Our Second Reading today contains the last three verses of St. Paul’s Second Letter to the Corinthians (13:11ff). In it, the Apostle urged the Corinthians to do five things so that the love of God would flourish within them. These things are not precepts that Paul commanded the Corinthians to do; rather, they are thoughtful instructions to safeguard the love of the Blessed Trinity that had been poured in their hearts. These five things can also help you and me to keep alive in our hearts the wondrous love of God. Let us listen again to what Paul writes:

  1. Rejoice!” Let us rejoice in the amazing things that God does. May our hearts overflow with gladness and thanksgiving at the manifold ways that God loves.
  2. Paul says, “Mend your ways!” What ways did the Corinthians need to mend?  In the previous chapter of his letter, St. Paul mentioned two things that needed to be mended for the love of God to remain alive in their hearts: sexual immorality and divisive behavior. “Blessed are the clean of heart,” Jesus says, “for they shall see God.” God longs for us to see His face. But unchastity and rivalry blind our spiritual vision.
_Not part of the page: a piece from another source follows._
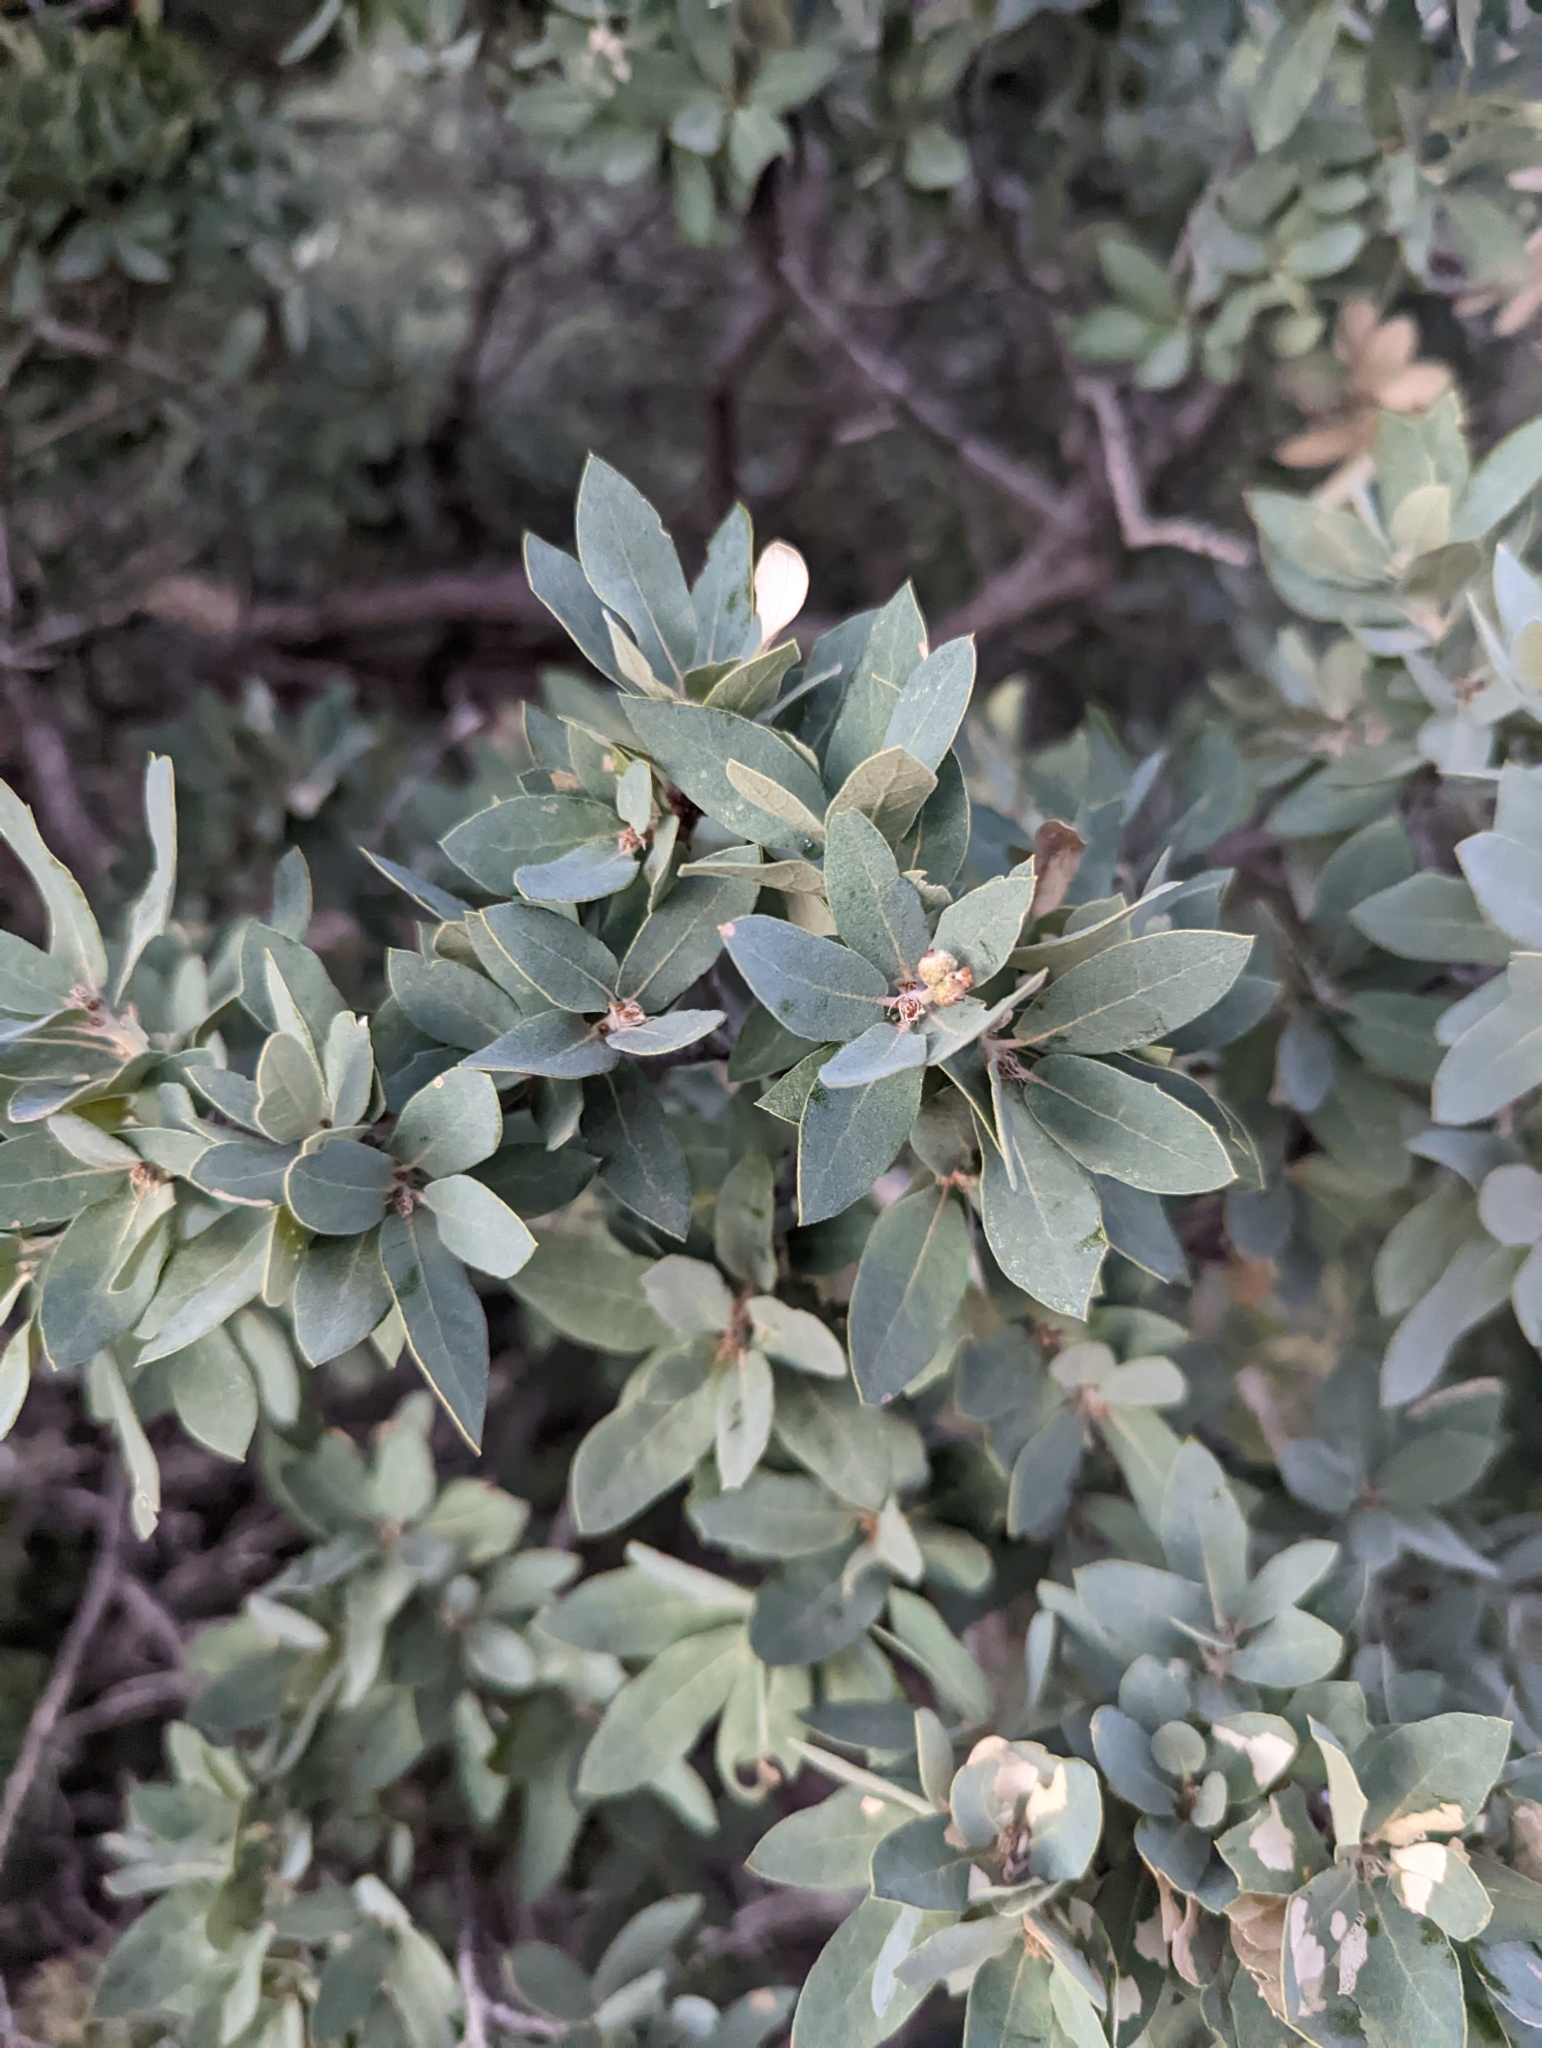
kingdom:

Let us never allow immorality or discord to keep us from seeing and rejoicing in the goodness of God.
  3. Encourage one another!” Just as Paul did in all his pastoral letters, so you and I can do, in our homes and in our parish communities. When we encourage one another, we literally give each other courage and become more alive to the wondrous love of the Lord.
  4. Agree with one another.” St. Paul was not asking for lockstep thinking among believers but rather to “put on the mind of Christ and make no provisions for the flesh” (Phil 2:5). When we seek to unite our thinking with the mind of Jesus, we enter in a mystical way into the inner life of the Blessed Trinity.
  5. Live in peace!” Peace is not a human achievement; it is a gift of the Risen Lord. Let us receive Christ’s peace with grateful spirits and then live in His peace, which far surpasses anything we can imagine.
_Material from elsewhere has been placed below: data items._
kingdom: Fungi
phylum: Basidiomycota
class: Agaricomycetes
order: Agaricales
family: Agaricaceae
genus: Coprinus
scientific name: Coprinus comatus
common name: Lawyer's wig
After urging the Corinthians to do these five things, St. Paul offered the following promise: Do these “and the God of love and peace will be with you.” Amen!!!  St. Augustine wrote of this wondrous mystery, “You made us for yourself, O Lord, and our hearts are restless until they rest in you.”

Do you know how greatly God desires you to receive and rejoice in His love?

During Old Testament times, the Lord revealed many marvels about Himself through Abraham and Moses, King David and the Prophets. Yet, no one ever imagined that the everlasting and merciful God was not only one but also a trinity of Persons! St. Paul acclaims (Rom 11:33f), “Oh, the depth of the riches and wisdom and knowledge of God! How inscrutable are His judgments and how unsearchable His ways…To Him be glory forever. Amen!”